The model imagines the shale landscape as a grid, with the sides of each grid cell bounded by adjacent fractures. The top and bottom of each grid box would be the top and bottom of the shale play. The box contains rock with uniform pores containing methane. After fracking, the methane rushes through the pores, moving from the high-pressured center of each grid cell into the low-pressure fractures. The gas then flows up the well bore.
As the grid cell empties, parallel fracks begin interfering with each other by attracting the gas from opposite sides. There is little net movement into the fractures. The scientists call this phenomenon "interference."

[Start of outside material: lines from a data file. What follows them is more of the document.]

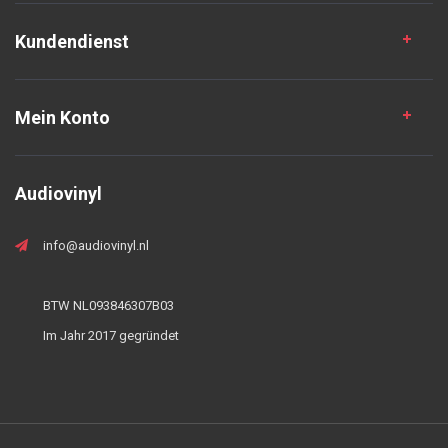
Kundendienst
Mein Konto
Audiovinyl
info@audiovinyl.nl
BTW NL093846307B03
Im Jahr 2017 gegründet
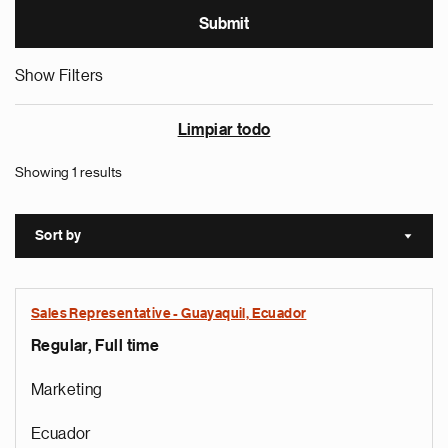
Show Filters
Limpiar todo
Showing 1 results
Sort by
Sort a
Sales Representative - Guayaquil, Ecuador
Regular, Full time
Marketing
Ecuador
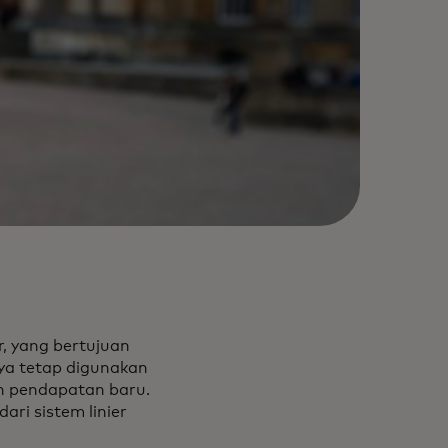
, yang bertujuan
ya tetap digunakan
n pendapatan baru.
ri sistem linier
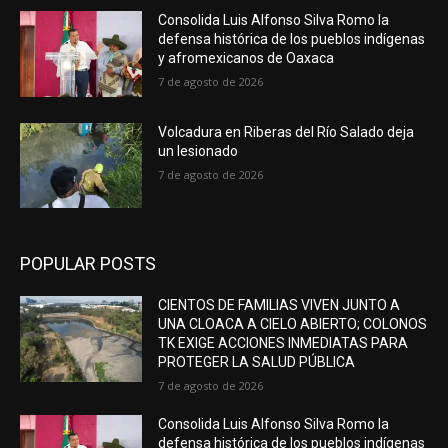
Consolida Luis Alfonso Silva Romo la
defensa histórica de los pueblos indígenas
y afromexicanos de Oaxaca
7 de agosto de 2026
Volcadura en Riberas del Río Salado deja
un lesionado
7 de agosto de 2026
POPULAR POSTS
CIENTOS DE FAMILIAS VIVEN JUNTO A
UNA CLOACA A CIELO ABIERTO; COLONOS
TK EXIGE ACCIONES INMEDIATAS PARA
PROTEGER LA SALUD PÚBLICA
7 de agosto de 2026
Consolida Luis Alfonso Silva Romo la
defensa histórica de los pueblos indígenas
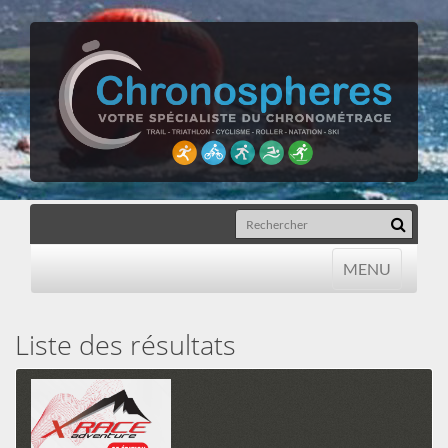
MENU
MENU
Liste des résultats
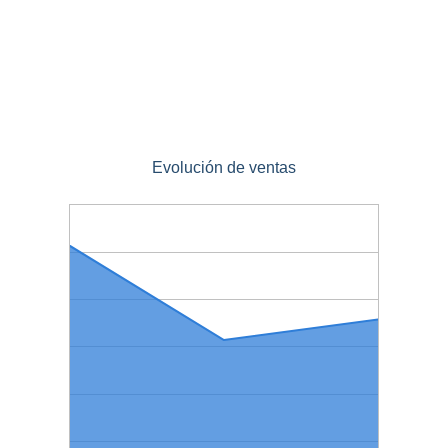
Evolución de ventas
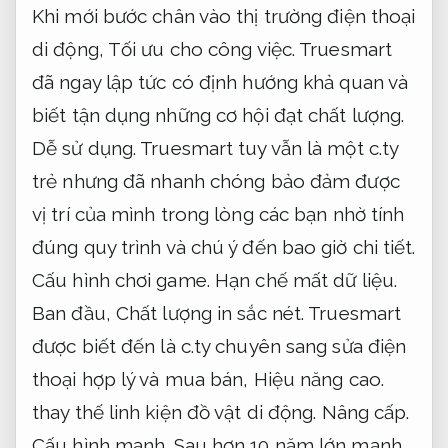
Khi mới bước chân vào thị trường điện thoại
di động,
Tối ưu cho công việc.
Truesmart
đã ngay lập tức có định hướng khả quan và
biết tận dụng những cơ hội đạt chất lượng.
Dễ sử dụng.
Truesmart tuy vẫn là một c.ty
trẻ nhưng đã nhanh chóng bảo đảm được
vị trí của mình trong lòng các bạn nhờ tính
đúng quy trình và chú ý đến bao giờ chi tiết.
Cấu hình chơi game.
Hạn chế mất dữ liệu.
Ban đầu,
Chất lượng in sắc nét.
Truesmart
được biết đến là c.ty chuyên sang sửa điện
thoại hợp lý và mua bán,
Hiệu năng cao.
thay thế linh kiện đồ vật di động.
Nâng cấp.
Cấu hình mạnh.
Sau hơn 10 năm lớn mạnh,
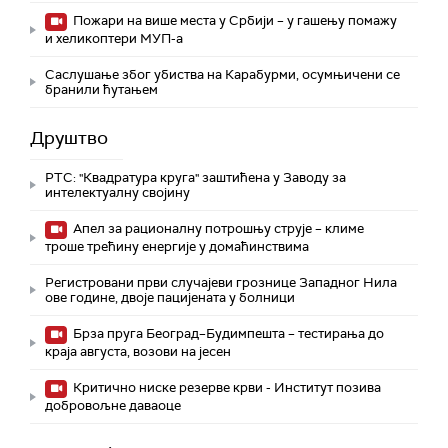
Пожари на више места у Србији – у гашењу помажу
и хеликоптери МУП-а
Саслушање због убиства на Карабурми, осумњичени се
бранили ћутањем
Друштво
РТС: "Квадратура круга" заштићена у Заводу за
интелектуалну својину
Апел за рационалну потрошњу струје – климе
троше трећину енергије у домаћинствима
Регистровани први случајеви грознице Западног Нила
ове године, двоје пацијената у болници
Брза пруга Београд–Будимпешта – тестирања до
краја августа, возови на јесен
Критично ниске резерве крви - Институт позива
добровољне даваоце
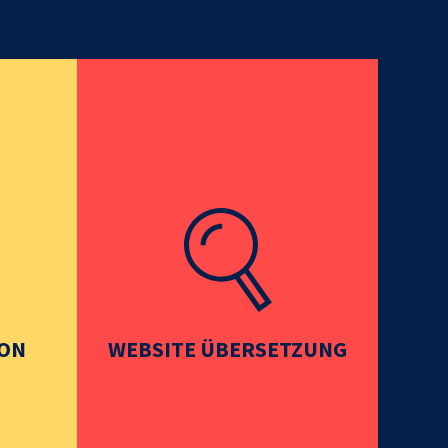
ION
WEBSITE ÜBERSETZUNG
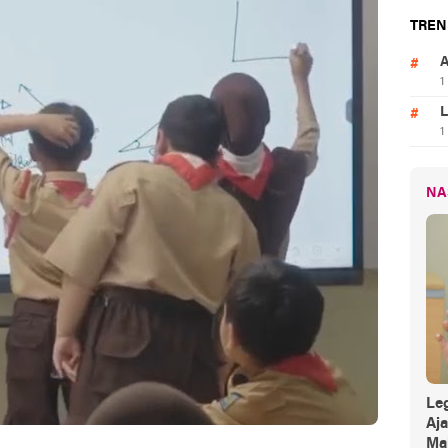
TREN
A
1
L
1
NA
Leg
Aj
Mak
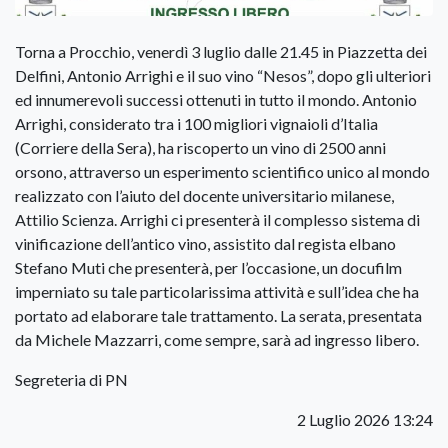
Torna a Procchio, venerdì 3 luglio dalle 21.45 in Piazzetta dei
Delfini, Antonio Arrighi e il suo vino “Nesos”, dopo gli ulteriori
ed innumerevoli successi ottenuti in tutto il mondo. Antonio
Arrighi, considerato tra i 100 migliori vignaioli d’Italia
(Corriere della Sera), ha riscoperto un vino di 2500 anni
orsono, attraverso un esperimento scientifico unico al mondo
realizzato con l’aiuto del docente universitario milanese,
Attilio Scienza. Arrighi ci presenterà il complesso sistema di
vinificazione dell’antico vino, assistito dal regista elbano
Stefano Muti che presenterà, per l’occasione, un docufilm
imperniato su tale particolarissima attività e sull’idea che ha
portato ad elaborare tale trattamento. La serata, presentata
da Michele Mazzarri, come sempre, sarà ad ingresso libero.
Segreteria di PN
2 Luglio 2026 13:24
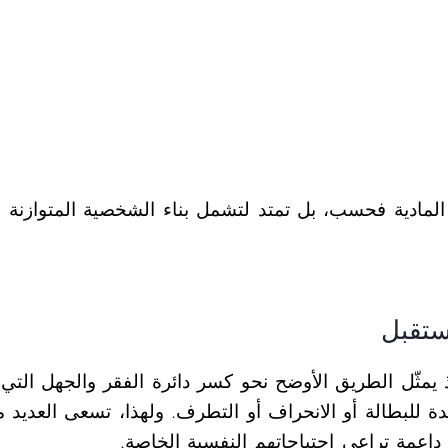
 المادية فحسب، بل تمتد لتشمل بناء الشخصية المتوازنة ل
ستقبل
 إذ يمثّل الطريق الأوضح نحو كسر دائرة الفقر والجهل الت
ة للبطالة أو الانحراف أو التطرف. ولهذا، تسعى العديد
ة داعمة تراعي احتياجاتهم النفسية الخاصة.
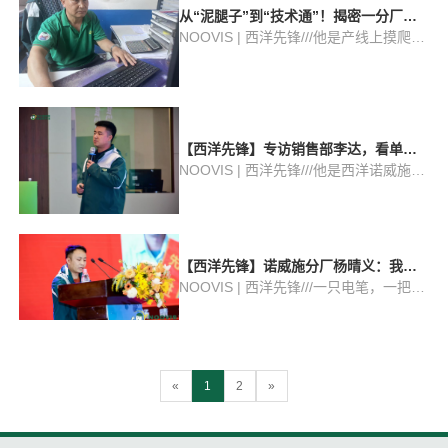
出海，迈出国门，走向世界!
到晚的“一根筋”本期【西洋先锋】带你走
从“泥腿子”到“技术通”！揭密一分厂杨
近新疆诺威施总经...
光新在西洋的6次转身磨砺路
NOOVIS | 西洋先锋///他是产线上摸爬滚
打26年的老西洋人也是次次从零开始的
“多面手"还是一摞摞手写核算单里练出来
的“活账本"本期【西洋先锋】带你解密一
分厂磷铵小混肥车间主任杨光新6次转岗
《西洋实业报3月刊》即将截稿，家人
背后的故事----蛰伏｜红...
们速速投递!
【西洋先锋】专访销售部李达，看单品
销冠如何“做市场”？
NOOVIS | 西洋先锋///他是西洋诺威施汉
源片区业务经理入职8年以来蝉联西洋多
款单品销售冠军本期【西洋先锋】带你
走近汉源片区业务经理——李达看单品
冠军如何盘活市场----硬着头皮 走出去李
《西洋实业报》1月刊征稿获奖名单公
【西洋先锋】诺威施分厂杨晴义：我陪
达2017年入职西洋，刚进公...
布，2月刊火热征稿中!
针状肥走过的这些年
NOOVIS | 西洋先锋///一只电笔，一把卷
尺陪伴杨晴义18年也见证了针状肥的成
长路本期【西洋先锋】专访针状肥分厂
机电车间主任杨晴义见证他与针状肥的
一路成长----在西洋诺威施针状肥分厂，
«
1
2
»
机电车间主任杨晴义的口袋里...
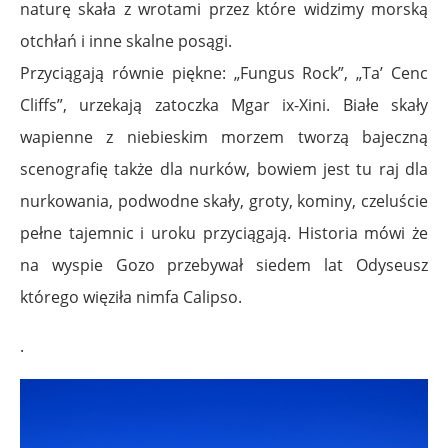
naturę skała z wrotami przez które widzimy morską
otchłań i inne skalne posągi.
Przyciągają równie piękne: „Fungus Rock”, „Ta’ Cenc
Cliffs”, urzekają zatoczka Mgar ix-Xini. Białe skały
wapienne z niebieskim morzem tworzą bajeczną
scenografię także dla nurków, bowiem jest tu raj dla
nurkowania, podwodne skały, groty, kominy, czeluście
pełne tajemnic i uroku przyciągają. Historia mówi że
na wyspie Gozo przebywał siedem lat Odyseusz
którego więziła nimfa Calipso.
.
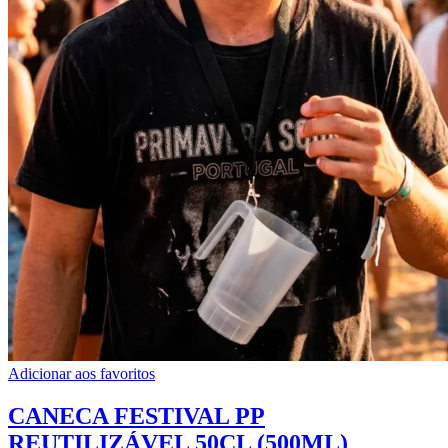
Adicionar aos favoritos
CANECA FESTIVAL PP
REUTILIZÁVEL 50CL (500ML)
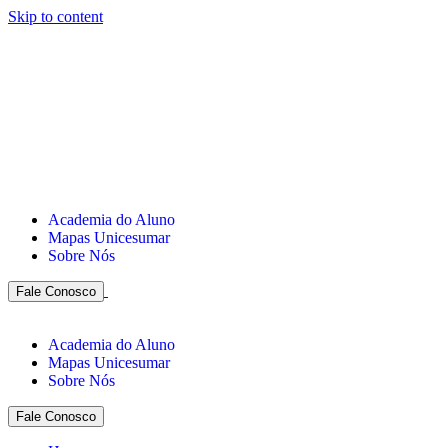
Skip to content
Academia do Aluno
Mapas Unicesumar
Sobre Nós
Fale Conosco
Academia do Aluno
Mapas Unicesumar
Sobre Nós
Fale Conosco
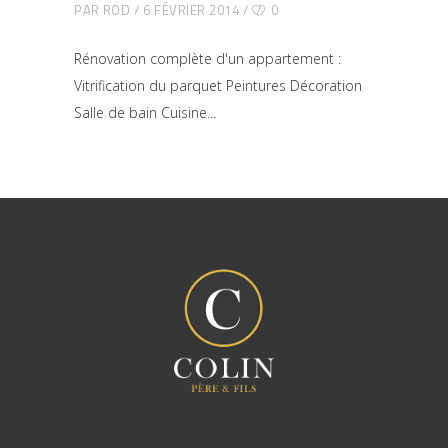
PAR
ROD
6 FÉVRIER 2014
0
Rénovation complète d'un appartement :
Vitrification du parquet Peintures Décoration
Salle de bain Cuisine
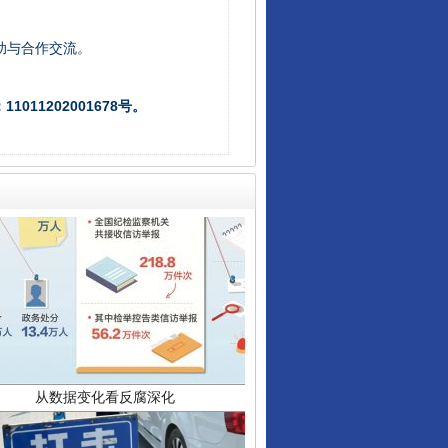
让核能赋能千行百业
助与合作交流。
011202001678号。
从数据变化看反腐深化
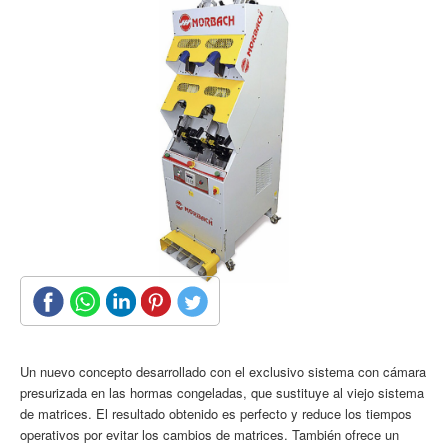
Un nuevo concepto desarrollado con el exclusivo sistema con cámara
presurizada en las hormas congeladas, que sustituye al viejo sistema
de matrices. El resultado obtenido es perfecto y reduce los tiempos
operativos por evitar los cambios de matrices. También ofrece un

Once interference happens, the well production declines exponentially, said Tad Patzek, a researcher at the Department of Petroleum and Geosystems Engineering at UT Austin and co-author of the study.
Using this model, the authors found that 2,057 wells experienced interference after about five years. And 6,237 wells were too young and had not yet experienced interference. They estimated that 8,294 wells they studied would produce at least 10 trillion cubic feet of gas in the first 10 years and up to 20 trillion cubic feet of gas over 50 years.
"We have performed a similar analysis for the Haynesville and Fayetteville shale, where many of the wells started interfering earlier," Patzek said. "The same model holds with a remarkable consistency."
While detailed models have existed for conventional gas wells for decades, scientists and industry experts are only now trying to understand unconventional wells. The challenge is that not much is known about shale.
"It is a very, very complicated process with many things happening at the same time, and we are just at the beginning, really, of understanding what is happening and what we can use to describe it," said Karen Schmid, a hydromechanics modeler at the University of Stuttgart, who is unaffiliated with the University of Texas study.
Any model of gas production would have to be simple enough to be fairly easily run and, at the same time, complicated enough to give good predictions, Schmid said.
The University of Texas model satisfies these requirements because it ignores some of the complicated geological processes without sacrificing its predictive abilities, Schmid said. The model works well for the Barnett Shale.
However, Schmid questioned whether the model could be applied in other, younger plays. The Barnett is the oldest producing shale basin in North America, and, as such, its wells have already matured.
"How far [the model] will take us with other shale plays is not clear yet," she said.
Yu-Shu Wu, a professor of petroleum engineering at the Colorado School of Mines, said the model may not be accurate in the long term, perhaps after the first 10 years of production when the gas flow patterns in the reservoir drastically change.
Brent Johanson, a reservoir engineer at ConocoPhillips Co. who studied the Barnett for his master's thesis, expressed doubts about the geological basis underlying the University of Texas model. The model assumes that interference between adjacent fractures leads to declining production. Johanson said it is more likely that the decline is due to the beginning of the end of a particular fracture treatment's efficacy.
This distinction may seem minor, but "it has major industry implications for designing fracture stimulation treatments with regard to the spacing between fractures [and] the spacing between parallel well bores," Johanson said in an email.
He also suggested the model should be refined to provide a smaller range of production estimates. Currently, the model finds the estimated ultimate recovery (EUR) for the roughly 8,000 wells is 10 trillion to 20 trillion cubic feet.
"When considering the high cost to develop a new horizontal gas well and the relatively low commodity price of natural gas, industry operators would benefit from models that can narrow the range between the upper and lower EUR predictions," he said.